Русская неподцензурная литература 1960–1980-х годов на другом уровне воспроизводит дихотомию, аналогичную той, что оформилась в метапрозе 1920–1950-х годов — правда, радикально сдвигая ситуацию в сторону взрывных апорий, образованных сочетанием итеративных ритмов с пустым центром дискурса: в этот период формируется дихотомия между концептуализмом и необарокко [450] . Русский постмодернизм выламывается из традиции русской дуальности только тем, что его «полюса» не опровергают, а скорее взаимно дополняют друг друга, образуя нередко парадоксальные гибриды, эстетических кентавров — что вполне органично для постмодернизма. Это развитие вполне соответствует обоснованному выше предположению о сопряжении в дискурсе русского постмодернизма бинаристских и антибинаристских элементов.
450
Употребляя этот термин, я отталкиваюсь, с одной стороны, от теоретической традиции Умберто Эко и его последователя Омара Калабрезе ( Calabrese Omar.Neo-Baroque: A Sign of the Times / Transl. by Charles Lambert. With a Foreword by Umberto Eco. Princeton: Princeton University Press, 1992), а с другой — от критической практики П. Вайля и А. Гениса (их книга «Советское барокко» вышла под названием «Современная русская проза» в 1982 году в США и под первоначальным названием — в 2003-м в Екатеринбурге).

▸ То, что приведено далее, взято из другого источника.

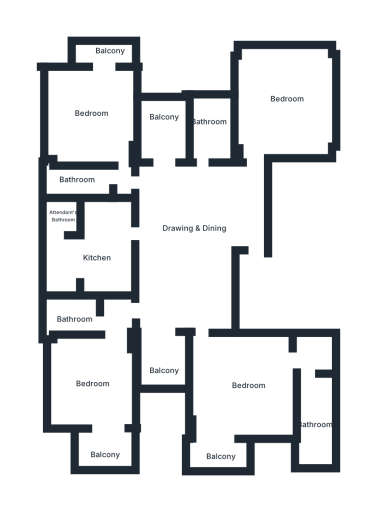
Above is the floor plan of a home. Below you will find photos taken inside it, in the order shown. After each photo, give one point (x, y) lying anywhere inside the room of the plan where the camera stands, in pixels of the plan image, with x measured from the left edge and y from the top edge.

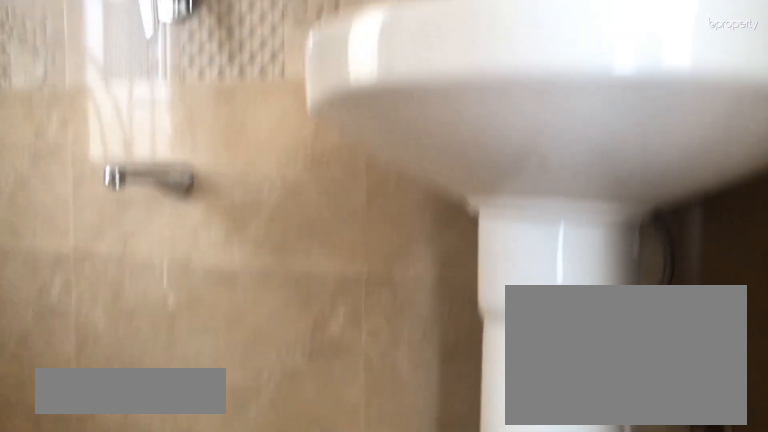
(78, 316)
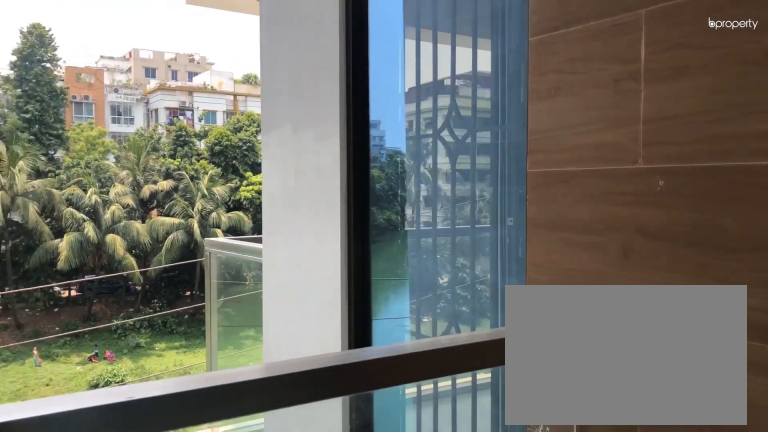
(159, 362)
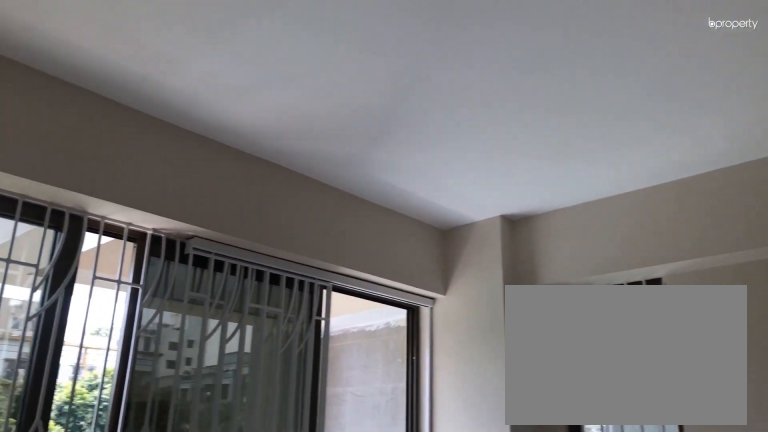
(240, 390)
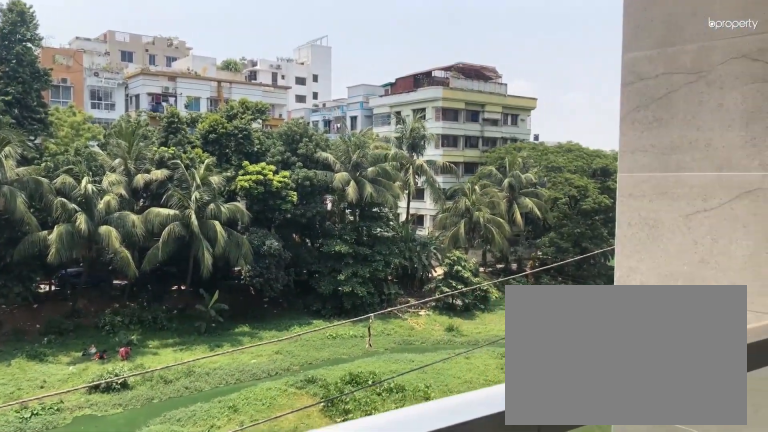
(215, 453)
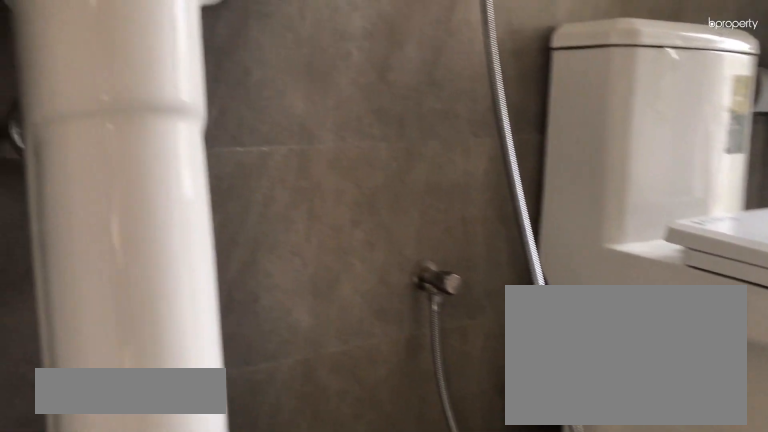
(315, 417)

Концептуализм и необарокко во многом противоположны друг другу. Концептуализм тяготеет к авангардной эстетике [451] и неявным образом продолжает традиции обэриутов и некоторых других авторов предвоенной литературы (Евгений Кропивницкий, Георгий Оболдуев). Необарокко восходит к эстетике «высокого модернизма» и во многом идет по следам Андрея Белого и Владимира Набокова. Концептуализм подменяет авторское лицо системой безличных дискурсивных ритуалов и присущих им клишированных масок, жестов, языковых формул. Необарокко культивирует индивидуальный авторский миф (нередко в парадоксальной, сниженной форме, как у Венедикта Ерофеева, Андрея Битова, в «Палисандрии» Саши Соколова или в ранних рассказах Виктора Ерофеева). Если концептуализму свойственны деконструкция и демифологизация авторитетных культурных знаков и целых языков, то необарокко, напротив, нацелено на ремифологизацию культурных руин и фрагментов.
451
См., например, такое высказывание Д. А. Пригова: «Концептуализм, пришедший к нам, был последней отрыжкой авангарда, на нем лежал отпечаток утопии… Занимаясь концептуализмом, мы находились в жесткой оппозиции к власти как к носителю утопии» ( Пригов Д. А., Шаповал С.Портретная галерея Д.А.П. М.: Новое литературное обозрение, 2003. С. 93).